Data drawn from a collection —
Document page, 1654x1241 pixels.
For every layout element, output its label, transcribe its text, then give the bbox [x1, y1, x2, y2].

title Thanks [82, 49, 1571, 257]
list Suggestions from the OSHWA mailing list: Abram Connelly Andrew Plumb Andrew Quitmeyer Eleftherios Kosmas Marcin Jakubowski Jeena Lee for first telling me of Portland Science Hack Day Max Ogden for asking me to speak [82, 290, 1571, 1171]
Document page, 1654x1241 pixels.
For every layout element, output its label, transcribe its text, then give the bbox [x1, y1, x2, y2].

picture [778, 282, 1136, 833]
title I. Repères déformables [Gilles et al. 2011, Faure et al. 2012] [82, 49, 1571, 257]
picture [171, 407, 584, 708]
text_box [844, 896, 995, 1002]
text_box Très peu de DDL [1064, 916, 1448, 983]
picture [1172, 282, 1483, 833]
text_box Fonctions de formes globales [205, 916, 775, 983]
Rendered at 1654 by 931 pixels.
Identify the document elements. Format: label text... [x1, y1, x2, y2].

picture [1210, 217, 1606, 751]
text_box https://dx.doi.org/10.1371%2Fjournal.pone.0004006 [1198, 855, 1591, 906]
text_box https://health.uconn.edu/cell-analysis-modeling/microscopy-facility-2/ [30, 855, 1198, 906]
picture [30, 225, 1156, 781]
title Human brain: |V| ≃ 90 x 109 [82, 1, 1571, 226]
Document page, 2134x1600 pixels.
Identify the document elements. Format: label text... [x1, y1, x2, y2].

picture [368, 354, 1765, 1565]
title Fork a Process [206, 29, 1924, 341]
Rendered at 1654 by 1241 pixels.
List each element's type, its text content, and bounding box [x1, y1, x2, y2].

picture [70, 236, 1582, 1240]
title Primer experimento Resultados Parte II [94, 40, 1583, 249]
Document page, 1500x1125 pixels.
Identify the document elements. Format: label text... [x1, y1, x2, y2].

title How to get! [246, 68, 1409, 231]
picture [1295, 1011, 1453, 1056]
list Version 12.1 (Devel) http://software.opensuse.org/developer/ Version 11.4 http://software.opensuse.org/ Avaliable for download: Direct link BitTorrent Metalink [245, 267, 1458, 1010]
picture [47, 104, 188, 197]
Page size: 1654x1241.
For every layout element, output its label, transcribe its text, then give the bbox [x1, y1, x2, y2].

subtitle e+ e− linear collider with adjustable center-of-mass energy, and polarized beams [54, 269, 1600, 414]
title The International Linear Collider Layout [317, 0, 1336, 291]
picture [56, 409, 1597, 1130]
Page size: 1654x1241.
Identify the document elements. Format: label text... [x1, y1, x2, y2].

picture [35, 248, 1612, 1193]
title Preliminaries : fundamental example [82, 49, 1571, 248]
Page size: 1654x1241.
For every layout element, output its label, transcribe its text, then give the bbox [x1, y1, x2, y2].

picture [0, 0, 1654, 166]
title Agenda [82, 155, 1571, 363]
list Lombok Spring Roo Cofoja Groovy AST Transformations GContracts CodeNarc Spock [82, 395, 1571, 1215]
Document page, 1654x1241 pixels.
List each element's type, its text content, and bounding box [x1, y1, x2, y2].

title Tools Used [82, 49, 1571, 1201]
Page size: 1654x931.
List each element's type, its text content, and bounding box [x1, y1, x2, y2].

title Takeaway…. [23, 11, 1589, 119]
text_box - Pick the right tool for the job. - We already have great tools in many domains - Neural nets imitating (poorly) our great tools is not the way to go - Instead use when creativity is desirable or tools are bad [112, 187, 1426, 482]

Exercise directions — Please copy every row above word for word, keeping them in the same order.

Correct output —
Document page, 1654x1241 pixels.
For every layout element, output its label, transcribe its text, then give the bbox [x1, y1, x2, y2].

title Thanks [82, 49, 1571, 257]
list Suggestions from the OSHWA mailing list: Abram Connelly Andrew Plumb Andrew Quitmeyer Eleftherios Kosmas Marcin Jakubowski Jeena Lee for first telling me of Portland Science Hack Day Max Ogden for asking me to speak [82, 290, 1571, 1171]
Document page, 1654x1241 pixels.
For every layout element, output its label, transcribe its text, then give the bbox [x1, y1, x2, y2].

picture [778, 282, 1136, 833]
title I. Repères déformables [Gilles et al. 2011, Faure et al. 2012] [82, 49, 1571, 257]
picture [171, 407, 584, 708]
text_box [844, 896, 995, 1002]
text_box Très peu de DDL [1064, 916, 1448, 983]
picture [1172, 282, 1483, 833]
text_box Fonctions de formes globales [205, 916, 775, 983]
Rendered at 1654 by 931 pixels.
Identify the document elements. Format: label text... [x1, y1, x2, y2].

picture [1210, 217, 1606, 751]
text_box https://dx.doi.org/10.1371%2Fjournal.pone.0004006 [1198, 855, 1591, 906]
text_box https://health.uconn.edu/cell-analysis-modeling/microscopy-facility-2/ [30, 855, 1198, 906]
picture [30, 225, 1156, 781]
title Human brain: |V| ≃ 90 x 109 [82, 1, 1571, 226]
Document page, 2134x1600 pixels.
Identify the document elements. Format: label text... [x1, y1, x2, y2].

picture [368, 354, 1765, 1565]
title Fork a Process [206, 29, 1924, 341]
Rendered at 1654 by 1241 pixels.
List each element's type, its text content, and bounding box [x1, y1, x2, y2].

picture [70, 236, 1582, 1240]
title Primer experimento Resultados Parte II [94, 40, 1583, 249]
Document page, 1500x1125 pixels.
Identify the document elements. Format: label text... [x1, y1, x2, y2].

title How to get! [246, 68, 1409, 231]
picture [1295, 1011, 1453, 1056]
list Version 12.1 (Devel) http://software.opensuse.org/developer/ Version 11.4 http://software.opensuse.org/ Avaliable for download: Direct link BitTorrent Metalink [245, 267, 1458, 1010]
picture [47, 104, 188, 197]
Page size: 1654x1241.
For every layout element, output its label, transcribe its text, then give the bbox [x1, y1, x2, y2].

subtitle e+ e− linear collider with adjustable center-of-mass energy, and polarized beams [54, 269, 1600, 414]
title The International Linear Collider Layout [317, 0, 1336, 291]
picture [56, 409, 1597, 1130]
Page size: 1654x1241.
Identify the document elements. Format: label text... [x1, y1, x2, y2].

picture [35, 248, 1612, 1193]
title Preliminaries : fundamental example [82, 49, 1571, 248]
Page size: 1654x1241.
For every layout element, output its label, transcribe its text, then give the bbox [x1, y1, x2, y2].

picture [0, 0, 1654, 166]
title Agenda [82, 155, 1571, 363]
list Lombok Spring Roo Cofoja Groovy AST Transformations GContracts CodeNarc Spock [82, 395, 1571, 1215]
Document page, 1654x1241 pixels.
List each element's type, its text content, and bounding box [x1, y1, x2, y2].

title Tools Used [82, 49, 1571, 1201]
Page size: 1654x931.
List each element's type, its text content, and bounding box [x1, y1, x2, y2].

title Takeaway…. [23, 11, 1589, 119]
text_box - Pick the right tool for the job. - We already have great tools in many domains - Neural nets imitating (poorly) our great tools is not the way to go - Instead use when creativity is desirable or tools are bad [112, 187, 1426, 482]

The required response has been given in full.